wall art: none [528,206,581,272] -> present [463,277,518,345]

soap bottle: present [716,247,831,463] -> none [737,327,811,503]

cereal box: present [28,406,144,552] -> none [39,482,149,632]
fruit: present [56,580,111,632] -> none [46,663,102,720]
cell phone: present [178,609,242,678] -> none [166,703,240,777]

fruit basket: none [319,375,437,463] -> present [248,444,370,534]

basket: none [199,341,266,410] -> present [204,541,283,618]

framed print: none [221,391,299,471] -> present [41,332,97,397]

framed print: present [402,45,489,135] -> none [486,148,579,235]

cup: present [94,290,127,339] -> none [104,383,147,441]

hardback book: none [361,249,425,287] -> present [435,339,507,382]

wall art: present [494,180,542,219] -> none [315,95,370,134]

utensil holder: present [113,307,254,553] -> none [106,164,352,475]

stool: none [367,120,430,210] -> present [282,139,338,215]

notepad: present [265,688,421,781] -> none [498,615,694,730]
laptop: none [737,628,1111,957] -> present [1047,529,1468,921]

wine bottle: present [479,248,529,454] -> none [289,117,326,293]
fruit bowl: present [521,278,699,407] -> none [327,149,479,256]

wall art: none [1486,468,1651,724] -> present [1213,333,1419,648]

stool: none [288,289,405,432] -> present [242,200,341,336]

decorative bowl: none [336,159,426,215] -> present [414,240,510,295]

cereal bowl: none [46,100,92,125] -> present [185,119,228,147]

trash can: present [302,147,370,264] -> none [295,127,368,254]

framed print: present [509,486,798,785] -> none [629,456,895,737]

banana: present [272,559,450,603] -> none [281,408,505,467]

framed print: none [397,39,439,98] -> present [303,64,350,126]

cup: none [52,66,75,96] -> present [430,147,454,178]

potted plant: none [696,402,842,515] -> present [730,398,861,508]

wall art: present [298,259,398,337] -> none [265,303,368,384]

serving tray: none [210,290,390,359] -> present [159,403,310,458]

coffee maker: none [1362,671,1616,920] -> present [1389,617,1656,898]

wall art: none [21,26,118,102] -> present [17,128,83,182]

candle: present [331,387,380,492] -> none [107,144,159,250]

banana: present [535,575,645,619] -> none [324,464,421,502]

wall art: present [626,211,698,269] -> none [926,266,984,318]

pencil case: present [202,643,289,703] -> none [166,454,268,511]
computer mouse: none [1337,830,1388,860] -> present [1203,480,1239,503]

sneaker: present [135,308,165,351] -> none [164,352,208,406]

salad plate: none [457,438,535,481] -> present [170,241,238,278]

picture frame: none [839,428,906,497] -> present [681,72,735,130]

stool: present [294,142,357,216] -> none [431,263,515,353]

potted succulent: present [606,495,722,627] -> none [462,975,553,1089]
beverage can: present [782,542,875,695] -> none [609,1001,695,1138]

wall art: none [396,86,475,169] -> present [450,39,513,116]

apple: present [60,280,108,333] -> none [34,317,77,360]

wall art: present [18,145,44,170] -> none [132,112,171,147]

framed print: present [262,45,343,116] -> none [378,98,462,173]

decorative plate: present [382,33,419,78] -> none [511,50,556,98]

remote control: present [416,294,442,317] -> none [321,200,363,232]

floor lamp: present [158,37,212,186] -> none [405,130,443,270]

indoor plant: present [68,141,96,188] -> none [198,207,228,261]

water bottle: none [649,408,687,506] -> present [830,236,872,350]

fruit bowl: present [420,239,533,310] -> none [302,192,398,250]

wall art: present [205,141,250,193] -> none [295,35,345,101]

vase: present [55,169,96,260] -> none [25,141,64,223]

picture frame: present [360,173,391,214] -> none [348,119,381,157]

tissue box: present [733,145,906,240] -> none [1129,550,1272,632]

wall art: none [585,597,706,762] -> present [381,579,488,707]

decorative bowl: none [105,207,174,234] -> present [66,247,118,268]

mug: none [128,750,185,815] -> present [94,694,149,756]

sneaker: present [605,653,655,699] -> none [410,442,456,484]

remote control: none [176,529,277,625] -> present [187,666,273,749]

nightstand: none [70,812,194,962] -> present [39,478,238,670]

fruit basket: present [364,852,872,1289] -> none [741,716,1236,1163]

* Your goal
Every entry needs to be copied again, word for word.

* Response area
wall art: none [528,206,581,272] -> present [463,277,518,345]

soap bottle: present [716,247,831,463] -> none [737,327,811,503]

cereal box: present [28,406,144,552] -> none [39,482,149,632]
fruit: present [56,580,111,632] -> none [46,663,102,720]
cell phone: present [178,609,242,678] -> none [166,703,240,777]

fruit basket: none [319,375,437,463] -> present [248,444,370,534]

basket: none [199,341,266,410] -> present [204,541,283,618]

framed print: none [221,391,299,471] -> present [41,332,97,397]

framed print: present [402,45,489,135] -> none [486,148,579,235]

cup: present [94,290,127,339] -> none [104,383,147,441]

hardback book: none [361,249,425,287] -> present [435,339,507,382]

wall art: present [494,180,542,219] -> none [315,95,370,134]

utensil holder: present [113,307,254,553] -> none [106,164,352,475]

stool: none [367,120,430,210] -> present [282,139,338,215]

notepad: present [265,688,421,781] -> none [498,615,694,730]
laptop: none [737,628,1111,957] -> present [1047,529,1468,921]

wine bottle: present [479,248,529,454] -> none [289,117,326,293]
fruit bowl: present [521,278,699,407] -> none [327,149,479,256]

wall art: none [1486,468,1651,724] -> present [1213,333,1419,648]

stool: none [288,289,405,432] -> present [242,200,341,336]

decorative bowl: none [336,159,426,215] -> present [414,240,510,295]

cereal bowl: none [46,100,92,125] -> present [185,119,228,147]

trash can: present [302,147,370,264] -> none [295,127,368,254]

framed print: present [509,486,798,785] -> none [629,456,895,737]

banana: present [272,559,450,603] -> none [281,408,505,467]

framed print: none [397,39,439,98] -> present [303,64,350,126]

cup: none [52,66,75,96] -> present [430,147,454,178]

potted plant: none [696,402,842,515] -> present [730,398,861,508]

wall art: present [298,259,398,337] -> none [265,303,368,384]

serving tray: none [210,290,390,359] -> present [159,403,310,458]

coffee maker: none [1362,671,1616,920] -> present [1389,617,1656,898]

wall art: none [21,26,118,102] -> present [17,128,83,182]

candle: present [331,387,380,492] -> none [107,144,159,250]

banana: present [535,575,645,619] -> none [324,464,421,502]

wall art: present [626,211,698,269] -> none [926,266,984,318]

pencil case: present [202,643,289,703] -> none [166,454,268,511]
computer mouse: none [1337,830,1388,860] -> present [1203,480,1239,503]

sneaker: present [135,308,165,351] -> none [164,352,208,406]

salad plate: none [457,438,535,481] -> present [170,241,238,278]

picture frame: none [839,428,906,497] -> present [681,72,735,130]

stool: present [294,142,357,216] -> none [431,263,515,353]

potted succulent: present [606,495,722,627] -> none [462,975,553,1089]
beverage can: present [782,542,875,695] -> none [609,1001,695,1138]

wall art: none [396,86,475,169] -> present [450,39,513,116]

apple: present [60,280,108,333] -> none [34,317,77,360]

wall art: present [18,145,44,170] -> none [132,112,171,147]

framed print: present [262,45,343,116] -> none [378,98,462,173]

decorative plate: present [382,33,419,78] -> none [511,50,556,98]

remote control: present [416,294,442,317] -> none [321,200,363,232]

floor lamp: present [158,37,212,186] -> none [405,130,443,270]

indoor plant: present [68,141,96,188] -> none [198,207,228,261]

water bottle: none [649,408,687,506] -> present [830,236,872,350]

fruit bowl: present [420,239,533,310] -> none [302,192,398,250]

wall art: present [205,141,250,193] -> none [295,35,345,101]

vase: present [55,169,96,260] -> none [25,141,64,223]

picture frame: present [360,173,391,214] -> none [348,119,381,157]

tissue box: present [733,145,906,240] -> none [1129,550,1272,632]

wall art: none [585,597,706,762] -> present [381,579,488,707]

decorative bowl: none [105,207,174,234] -> present [66,247,118,268]

mug: none [128,750,185,815] -> present [94,694,149,756]

sneaker: present [605,653,655,699] -> none [410,442,456,484]

remote control: none [176,529,277,625] -> present [187,666,273,749]

nightstand: none [70,812,194,962] -> present [39,478,238,670]

fruit basket: present [364,852,872,1289] -> none [741,716,1236,1163]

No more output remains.